Sunday, July 12, 2009

Up Most of the Night (Burnham's Cruel Fate)

That’s right. About 2:30AM, just a while ago, I woke up. I woke up in a sweat, barely able to breathe, also farting like a pack mule. Nor could I go back to sleep. No matter how I tossed and turned the various annoyances or distractions persisted. I tossed and turned, sweated, coughed and farted. Fuck this shit, Crumby, you need to arise. The Ample Bosoms have cast you off.

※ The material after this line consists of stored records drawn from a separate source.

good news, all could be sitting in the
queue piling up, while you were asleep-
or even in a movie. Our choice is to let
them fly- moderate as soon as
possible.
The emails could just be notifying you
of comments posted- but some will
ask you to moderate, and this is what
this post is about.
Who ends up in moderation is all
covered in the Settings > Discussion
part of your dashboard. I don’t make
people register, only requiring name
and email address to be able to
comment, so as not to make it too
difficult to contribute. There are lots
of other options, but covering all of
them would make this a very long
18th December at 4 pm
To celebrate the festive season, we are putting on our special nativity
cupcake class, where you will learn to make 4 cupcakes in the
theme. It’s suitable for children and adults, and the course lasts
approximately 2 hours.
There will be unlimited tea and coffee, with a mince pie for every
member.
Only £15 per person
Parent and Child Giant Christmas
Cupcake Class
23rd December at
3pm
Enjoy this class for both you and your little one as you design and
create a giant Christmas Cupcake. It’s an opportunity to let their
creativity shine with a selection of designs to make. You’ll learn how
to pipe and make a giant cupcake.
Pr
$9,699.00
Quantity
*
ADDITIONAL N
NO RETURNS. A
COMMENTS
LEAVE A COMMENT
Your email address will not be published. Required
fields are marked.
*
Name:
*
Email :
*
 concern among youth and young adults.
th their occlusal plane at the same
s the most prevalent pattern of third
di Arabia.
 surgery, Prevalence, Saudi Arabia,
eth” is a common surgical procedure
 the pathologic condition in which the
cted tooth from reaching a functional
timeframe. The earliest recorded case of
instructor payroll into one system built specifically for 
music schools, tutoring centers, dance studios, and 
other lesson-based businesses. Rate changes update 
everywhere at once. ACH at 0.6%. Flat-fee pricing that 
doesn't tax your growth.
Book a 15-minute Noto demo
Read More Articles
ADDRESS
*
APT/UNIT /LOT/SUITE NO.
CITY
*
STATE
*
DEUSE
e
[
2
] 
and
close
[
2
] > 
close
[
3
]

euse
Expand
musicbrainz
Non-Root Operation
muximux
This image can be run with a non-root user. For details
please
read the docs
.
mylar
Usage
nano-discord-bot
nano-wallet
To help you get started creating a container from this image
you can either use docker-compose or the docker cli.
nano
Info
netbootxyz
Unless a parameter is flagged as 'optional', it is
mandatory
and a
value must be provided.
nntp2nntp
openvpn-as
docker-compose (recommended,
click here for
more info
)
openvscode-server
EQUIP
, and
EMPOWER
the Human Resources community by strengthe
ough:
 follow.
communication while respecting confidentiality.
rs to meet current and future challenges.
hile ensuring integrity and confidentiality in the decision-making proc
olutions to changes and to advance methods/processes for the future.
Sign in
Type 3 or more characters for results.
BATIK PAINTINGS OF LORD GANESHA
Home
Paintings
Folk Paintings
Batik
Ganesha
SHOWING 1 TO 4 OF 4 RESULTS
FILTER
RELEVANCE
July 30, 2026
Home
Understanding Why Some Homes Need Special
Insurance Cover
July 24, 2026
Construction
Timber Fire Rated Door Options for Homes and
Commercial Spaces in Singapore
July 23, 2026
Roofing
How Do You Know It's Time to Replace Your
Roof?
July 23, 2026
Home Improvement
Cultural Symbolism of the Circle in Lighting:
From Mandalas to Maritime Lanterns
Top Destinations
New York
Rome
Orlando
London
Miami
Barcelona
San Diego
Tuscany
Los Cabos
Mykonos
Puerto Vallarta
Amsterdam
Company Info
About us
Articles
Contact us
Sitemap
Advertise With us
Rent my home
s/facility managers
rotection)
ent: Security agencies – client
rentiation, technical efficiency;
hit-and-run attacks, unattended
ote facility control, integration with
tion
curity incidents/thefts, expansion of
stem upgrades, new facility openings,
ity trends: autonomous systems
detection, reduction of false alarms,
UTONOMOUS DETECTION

Off I headed through the dusty hallways vowing to eschew shrimp forever. Those shrimp taste like erasers anyway, Crumby reminded himself. Yes. Crumby theorized that the shrimp whoredoerves was the mastermind behind his current difficulties. How the hell do I actually spell whoredoerves?, Crumby wondered.

Often, in these, up most of the night, situations, Crumby turns to the Celestial Handbook for distraction. The famous Burnham’s Celestial Handbook that is. Nowhere else maybe, except in the Celestial Handbook, could one easily find a reference to the Milky Way as Caer Gwydyon (sic). Or to put the situation in perspective, Gwydion has a castle in the Milky Way. Yet I have confirmed Burnham’s reference to Gwydyon on two internet sites that supposedly specialize in Welsh mythology.

But then I remembered. Some hearsay regarding the extraordinary Burnham came to my ears only recently. I said to myself, Crumby, you need to find some biographical information on Burnham. So that is what Crumby did.

Mercy! Poor Burnham. Oh well. Paraphrasing H.L. Mencken, Who should expect to earn a living from a hobby?

Turns out, shortly after Burnham published the Celestial Handbook, Lowell Observatory laid Burnham off. Yepper, they ran out of funds for Burnham’s project and laid him off. Burnham was too high-hat by then to take a proffered janitorial position. Instead, Burnham wandered off to San Diego, which in those days had a forgiving climate. Mercy! Failing as a vender of cat paintings, Burnham died a pauper’s wretched death

Burnham’s sad story is well-known among average amateur astronomers. The big hearted average amateur astronomers have, by now, worked up a Burnham Memorial at Lowell Observatory. Praise the Goddess.

Yet I, Crumby, was entirely ignorant of any of these facts concerning Burnham until a couple of hours ago.

Crumby reflected uneasily. Uh oh. My trajectory seems a little too similar to Burnham’s . Yikes! I formerly got paid to do science. But alas, boo-hoo, everyone conspired against me due to my lousy personality and contrary opinions. Now I don’t have a job or jobs. Boo-hoo. Anon, I may wind up selling cat pictures in the park. But I can’t even paint. Boo-hoo. I shall have to sell photographs of the miserable cats instead of paintings. Boo-hoo.

Say mister, want to buy a color photo glossy of my pussy, Bernice? Good Goddess. How horrible would that be? No one shall ever purchase any pictures of my pussy whether that pussy is Bernice or Herman. I shall expire in poverty just like Burnham, a few cat or pussy glossies that nobody wanted clutched in my bony dead fingers.

Calm down Crumby. You need to calm down before you exacerbate your allergic condition even more. Think, Crumby, think. OK. Many may understand that Burnham never married. If Burnham had married, his chance of avoiding certain death in San Diego would have gone up 110%. I, Crumby, have married twice. So my chance of avoiding a similar fate is 220%. Praise the Goddess!